Pfaff, Françoise. The Cinema of Ousmane Sembene: A Pioneer of African Film. Westport, Connecticut: Greenwood Press, 1984.


Xala - Film by Ousmane Sembene


In Ousmane Sembene’s 1975 film Xala, his dedication to cinema engage is very clear. He does not hide the fact that this is a film about the corruption and failure of Senegalese independence from the French. Through somewhat stilted acting and almost laughable action in some scenes, the story focuses on one corrupt Senegalese man, El Hadji Abdou Kader, who is part of the new cabinet and symbolizes the extent of unspoken crimes against the people. Kadar has received the Xala, a curse that causes impotence, and its symbolism to the impotence of this new African regime is obvious. The film begins with a tilt shot of the steps of the government building as we see eight traditionally clad Senegalese men strut up to the top and wave to their people in triumph. This angled tilt shot emphasizes their victory over the French. They enter the chamber office where they proceed to take items representing the French colonization such as busts of French leaders, boots and hats and place them at the top of the stairs. The next shot cuts to the chamber room again where the President of the new regime points to the three French businessmen to leave and the scene cuts to a tilt shot of the steps again as the French ousted leaders pick up these items and walk down and off the frame, denoting the defeat of French colonialization and the take-over of a new African cabinet.

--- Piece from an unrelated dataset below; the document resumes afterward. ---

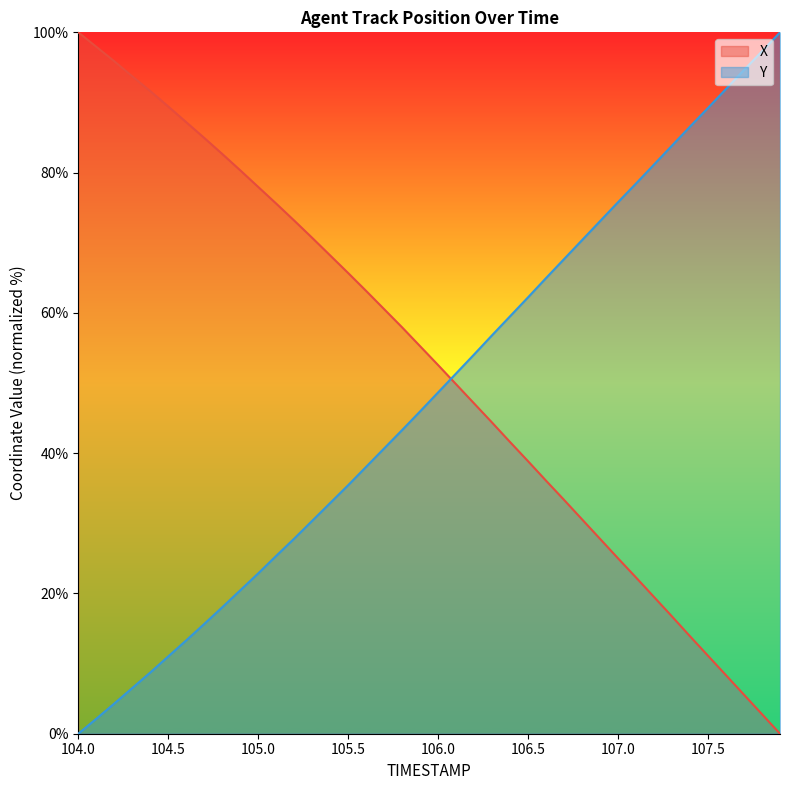

At which label does X first exceed 55?

104.0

In the following scene, we see a tilt shot downward as a red carpet rolls down the steps to announce the new African regime. They walked up the steps connoting hope of a new and better government, but Sembene diffuses any hope of change. As the new African leaders are shown now clad in business suits walking down the steps each with a briefcase filled with money, they are helped one after another into a waiting line of Mercedes, capitalistic icons. Sembene has many sequences throughout the film that show objects and people in lines. The powerful viewpoint in this scene from the front of this line of Mercedes underlines the rampant corruption that has been internalized by these colonized Africans as we see that they all are no different than the colonizers enjoying the capitalistic perks of being in power.

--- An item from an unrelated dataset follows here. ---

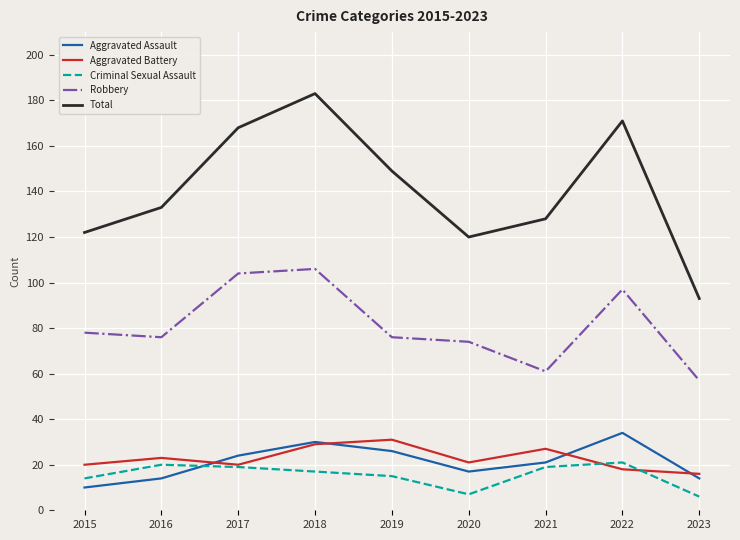

List the series in order of their peak value, highest first.

Total, Robbery, Aggravated Assault, Aggravated Battery, Criminal Sexual Assault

Kadar has used money he has taken meant to buy supplies for the people to buy a third virgin wife, and even though he is not alone in his corruption techniques and self-reward, this begins his downfall. The wedding party is about to begin and again Sembene uses sequence shots to show the guests arriving, the wedding party of the bride arriving in cars and the Mercedes arriving in sequence just as they left the government building. Through this technique, African society is seen as lemmings where tradition and colonial ideas are followed without challenge or change. Another tilted shot occurs at the end of the wedding party reminiscent of the earlier shot of the traditionally clad new African leaders walking up the steps after forcefully taking over the government. In this scene, the viewpoint is from the back of Kadar, his new bride and her mother leading them silently up the steps to the bedroom where Kadar is about to forcefully take over his virgin wife. This power that Kadar believes he has is a false and pathetic power and we see Kadar’s impotency ooze into all areas of his life when he is ousted from power, loses his two younger wives and is confronted by the beggars seen throughout the film.

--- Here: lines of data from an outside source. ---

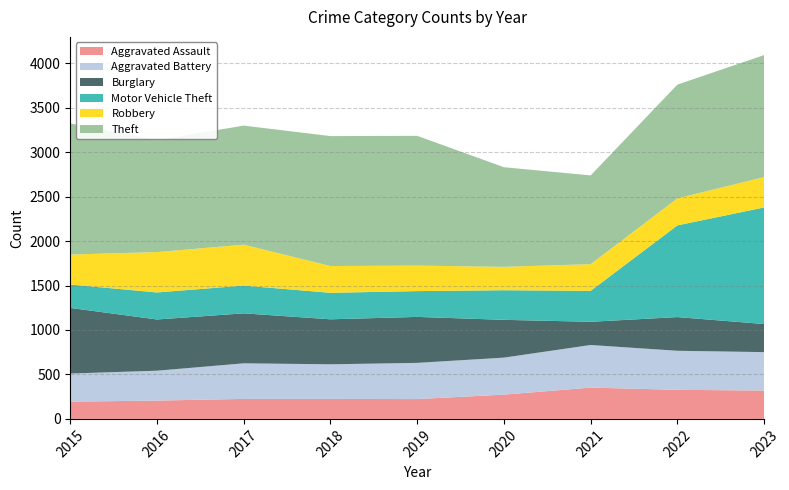

Reading left to right, extract all data points from this chart.

Aggravated Assault: 194	206	225	225	223	273	352	327	319
Aggravated Battery: 316	336	400	389	407	416	479	439	432
Burglary: 738	576	562	506	517	425	261	379	316
Motor Vehicle Theft: 263	304	312	298	290	333	348	1031	1311
Robbery: 337	454	460	301	287	263	300	304	341
Theft: 1474	1259	1339	1461	1459	1120	998	1279	1372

In the final scene of the film, the beggars invade his home and one of them reveals that he is responsible for the xala because Kadar had extorted funds and ruined his family. Earlier in the film Sembene introduces us to this group with some sequence shots of them walking and hobbling with sticks or on disfigured legs, which displays their horrible personal conditions. These sequence shots of the beggars places them as a shocking binary to the sequence shots of the Mercedes. These homeless people are portrayed as more generous and self sufficient than the government leaders. In the end, Kadar’s xala is removed by the action of each one of them spitting on Kadar’s naked body. Perhaps Sembene offers another way for the future of Africa than post-colonial corruption when he has a medicine man say to Kadar, “What one hand removes, another can put back.”